Copy out everything from the very beginning of the data down to the line containing "botulisme alimentaire est", including that line.

▸ **Stored items from a collection**:
------------------------------
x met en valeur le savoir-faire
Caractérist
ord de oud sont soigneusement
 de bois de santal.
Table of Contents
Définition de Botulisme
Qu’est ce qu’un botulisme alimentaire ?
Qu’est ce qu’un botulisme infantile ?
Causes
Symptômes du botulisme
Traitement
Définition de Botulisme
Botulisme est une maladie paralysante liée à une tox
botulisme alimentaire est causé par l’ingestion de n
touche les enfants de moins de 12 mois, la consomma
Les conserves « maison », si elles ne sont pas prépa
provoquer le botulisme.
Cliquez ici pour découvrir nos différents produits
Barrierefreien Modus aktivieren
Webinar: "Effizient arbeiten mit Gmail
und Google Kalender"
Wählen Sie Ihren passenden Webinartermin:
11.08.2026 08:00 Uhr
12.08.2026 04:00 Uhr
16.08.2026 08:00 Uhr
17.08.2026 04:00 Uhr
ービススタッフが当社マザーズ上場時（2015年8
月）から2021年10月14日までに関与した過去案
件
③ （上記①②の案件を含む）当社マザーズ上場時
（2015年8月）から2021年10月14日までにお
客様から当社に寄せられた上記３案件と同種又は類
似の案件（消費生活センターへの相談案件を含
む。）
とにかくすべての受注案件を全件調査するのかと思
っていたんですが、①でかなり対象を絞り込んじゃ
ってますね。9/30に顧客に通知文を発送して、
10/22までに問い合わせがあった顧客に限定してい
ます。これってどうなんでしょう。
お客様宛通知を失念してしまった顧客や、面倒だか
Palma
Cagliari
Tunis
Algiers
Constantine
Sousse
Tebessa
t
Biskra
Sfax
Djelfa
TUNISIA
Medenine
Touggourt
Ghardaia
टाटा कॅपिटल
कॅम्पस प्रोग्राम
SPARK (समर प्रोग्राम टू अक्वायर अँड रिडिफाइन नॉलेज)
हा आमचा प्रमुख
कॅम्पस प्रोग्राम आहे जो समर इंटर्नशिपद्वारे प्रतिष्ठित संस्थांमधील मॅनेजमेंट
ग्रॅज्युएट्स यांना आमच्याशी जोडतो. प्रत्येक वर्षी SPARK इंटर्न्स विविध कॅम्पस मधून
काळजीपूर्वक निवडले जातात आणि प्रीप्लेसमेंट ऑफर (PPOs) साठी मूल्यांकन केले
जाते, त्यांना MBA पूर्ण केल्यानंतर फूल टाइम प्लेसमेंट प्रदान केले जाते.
------------------------------
▸ **The completed task**:
x met en valeur le savoir-faire
Caractérist
ord de oud sont soigneusement
 de bois de santal.
Table of Contents
Définition de Botulisme
Qu’est ce qu’un botulisme alimentaire ?
Qu’est ce qu’un botulisme infantile ?
Causes
Symptômes du botulisme
Traitement
Définition de Botulisme
Botulisme est une maladie paralysante liée à une tox
botulisme alimentaire est causé par l’ingestion de n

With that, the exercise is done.